# [ÉNONCÉ 1]
Dites si chacune des affirmations suivantes concorde avec le texte proposé sur la crise financière, en répondant par oui ou par non et en citant les mots décisifs du texte. (a) Rémy Herrera propose le terme de « capital fictif ». (b) Le terme de « capital fictif » désigne un capital irréel. (c) Les explications sont uniquement théoriques.
# [ÉNONCÉ 2]
Répondez aux questions suivantes à l’aide du texte proposé sur la crise financière.
(a) À quoi le capital fictif peut-il jouer à cause des multiples mécanismes de « crédit » ?
(b) Quels collègues Rémy Herrera décrit-il lorsque le livre devient très drôle ?
(c) Qui le texte nomme-t-il après les économistes de choc sur un plateau de télé ?
# [ÉNONCÉ 3]
Écrivez la suite du texte proposé sur la crise financière, après sa dernière phrase.

Il faudrait également présenter les pages passionnantes sur la crise financière, les défis auxquels sont confrontés les gouvernants de « gauche » avec la crise dite financière, Rémy Herrera propose le terme de « capital fictif » ce qui ne veut pas dire irréel mais qui peut jouer à des jeux spéculatifs à cause des multiples mécanismes de « crédit ». C’est tout à fait éclairant et expliqué à la fois d’une manière théorique (marxiste) et trés concrète. C’est même parfois trés drôle surtout quand il s’agit de décrire les collègues économistes et la manière dont ils aboutissent à un véritable déni de réalité. En tous les cas, lisez le ce sera peut-être la première fois où vous aurez la chance d’avoir quelques fulgurances quand vous entendrez les économistes de choc vous raconter n’importe quoi sur un plateau de télé, ou madame Lagarde au meilleur de sa forme.

# [ENREGISTREMENTS]
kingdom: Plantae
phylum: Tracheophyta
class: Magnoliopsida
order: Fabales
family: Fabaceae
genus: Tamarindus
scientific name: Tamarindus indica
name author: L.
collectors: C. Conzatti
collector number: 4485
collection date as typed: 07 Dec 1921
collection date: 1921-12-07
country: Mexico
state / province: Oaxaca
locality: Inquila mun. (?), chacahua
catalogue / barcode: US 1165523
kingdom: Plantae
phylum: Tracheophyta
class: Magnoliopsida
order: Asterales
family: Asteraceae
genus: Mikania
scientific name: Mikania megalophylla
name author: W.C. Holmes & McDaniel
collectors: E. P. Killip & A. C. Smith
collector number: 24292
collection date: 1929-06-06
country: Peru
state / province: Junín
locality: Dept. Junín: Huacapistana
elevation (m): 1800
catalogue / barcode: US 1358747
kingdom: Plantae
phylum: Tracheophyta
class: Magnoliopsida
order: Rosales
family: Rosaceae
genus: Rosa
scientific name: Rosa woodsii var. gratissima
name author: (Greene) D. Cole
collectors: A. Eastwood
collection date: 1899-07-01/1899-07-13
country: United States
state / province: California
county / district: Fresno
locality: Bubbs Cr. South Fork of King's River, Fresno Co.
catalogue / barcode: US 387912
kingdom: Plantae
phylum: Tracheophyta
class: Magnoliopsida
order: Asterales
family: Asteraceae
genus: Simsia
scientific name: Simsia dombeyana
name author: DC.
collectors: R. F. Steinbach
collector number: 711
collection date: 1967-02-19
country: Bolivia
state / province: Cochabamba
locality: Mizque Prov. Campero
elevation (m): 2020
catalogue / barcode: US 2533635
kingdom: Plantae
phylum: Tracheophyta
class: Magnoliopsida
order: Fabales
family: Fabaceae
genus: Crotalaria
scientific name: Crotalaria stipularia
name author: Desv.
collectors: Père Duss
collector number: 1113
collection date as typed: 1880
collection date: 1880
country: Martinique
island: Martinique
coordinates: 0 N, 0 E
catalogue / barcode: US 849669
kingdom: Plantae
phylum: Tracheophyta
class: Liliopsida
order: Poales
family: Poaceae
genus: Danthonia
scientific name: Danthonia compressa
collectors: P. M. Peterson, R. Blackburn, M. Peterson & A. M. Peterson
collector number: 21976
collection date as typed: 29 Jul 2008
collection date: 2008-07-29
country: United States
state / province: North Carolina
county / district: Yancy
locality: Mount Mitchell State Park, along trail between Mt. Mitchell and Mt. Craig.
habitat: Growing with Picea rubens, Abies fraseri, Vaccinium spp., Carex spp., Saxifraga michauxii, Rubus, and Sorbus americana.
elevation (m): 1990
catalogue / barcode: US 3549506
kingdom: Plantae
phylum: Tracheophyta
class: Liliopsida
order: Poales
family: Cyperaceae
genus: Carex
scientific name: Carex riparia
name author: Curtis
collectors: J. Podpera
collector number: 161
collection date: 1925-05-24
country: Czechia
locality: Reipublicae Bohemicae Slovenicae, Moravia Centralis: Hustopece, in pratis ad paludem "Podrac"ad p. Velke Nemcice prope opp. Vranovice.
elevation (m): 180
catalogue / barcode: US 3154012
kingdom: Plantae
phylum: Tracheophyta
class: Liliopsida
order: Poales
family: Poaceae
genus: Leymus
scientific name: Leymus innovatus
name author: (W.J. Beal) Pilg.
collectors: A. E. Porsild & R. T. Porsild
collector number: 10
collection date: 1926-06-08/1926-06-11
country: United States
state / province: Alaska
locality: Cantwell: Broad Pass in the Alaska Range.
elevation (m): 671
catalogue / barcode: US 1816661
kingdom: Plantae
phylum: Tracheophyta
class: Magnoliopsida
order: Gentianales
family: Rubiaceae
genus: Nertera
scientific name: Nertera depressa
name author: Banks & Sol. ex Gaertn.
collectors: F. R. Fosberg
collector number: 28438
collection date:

# [RÉPONSE 1]
(a) Oui : « Rémy Herrera propose le terme de « capital fictif » ».
(b) Non : « ce qui ne veut pas dire irréel ».
(c) Non : « expliqué à la fois d’une manière théorique (marxiste) et trés concrète ».

# [RÉPONSE 2]
(a) À des jeux spéculatifs.
(b) Les collègues économistes.
(c) Madame Lagarde.

# [RÉPONSE 3]
Mais le plus passionnant de ce livre et je vous laisse le découvrir quand vous l’aurez acheté et lu, c’est l’analyse des politiques de « gauche » par exemple celle mise en oeuvre par françois Mitterrand(p.127) ou dans un tout autre genre celle de Hugo Chavez(p.169) ou encore le modèle brésilien de Lula.En commençant au titre des leurres de gauche par Obama. Rémy ne leur passe rien… Même Chavez même s’il réserve légitimement l’essentiel de la critique à Obama..; et Mitterrand…

C’est un livre on le voit essentiel, je dois dire que j’ai presqu’envie  de vous conseiller la lecture à la manière dont Althusser proposait de lire le livre I du capital, en sautant toute la première partie sur la valeur où Marx avait été trop inspiré par hegel, et de passer directement à l’analyse de la plus value. Dans le cas du livre de rémy herrera, il s’agirait de passer directement à l’analyse de la crise systémique, c’est-àdire la deuxième partie, l’analyse des politiques de gauche intitulé : « pratique. la gauche, c’est par où déjà? tourner trois fois à droite… »(p.102) Un régal… Mais je n’ai jamais été d’accord avec la méthode de lecture reccommandée par Althusser et je crois que la plus value doit être comprise à partir de l’analyse de la valeur. En ce qui concerne le livre de rémy herrera si l’on ne le lit pas depuis le début, malgré la difficulté des deux premiers chapitres, on perdra ce qui fait l’originalité de ce travail. Rémy herrera eszt inctontestablement un chercheur qui maîtrise autant sinon plus que bien de ses collègues universitaires les formalisations mathématiques (il nous les économise rassurez-vous) et tout l’appareillage pseudo scientifique et il les combat de l’intérieur, il en démontre la non scientificité avant de leur dire: maibntenant parlons clair vous faites de la politique et une politique réactionnaire parce que le capitalisme que vous prétendez soutenir n’est qu’une force réactionnaire et à ce titre destructrice: un autre capitalisme n’est pas possible.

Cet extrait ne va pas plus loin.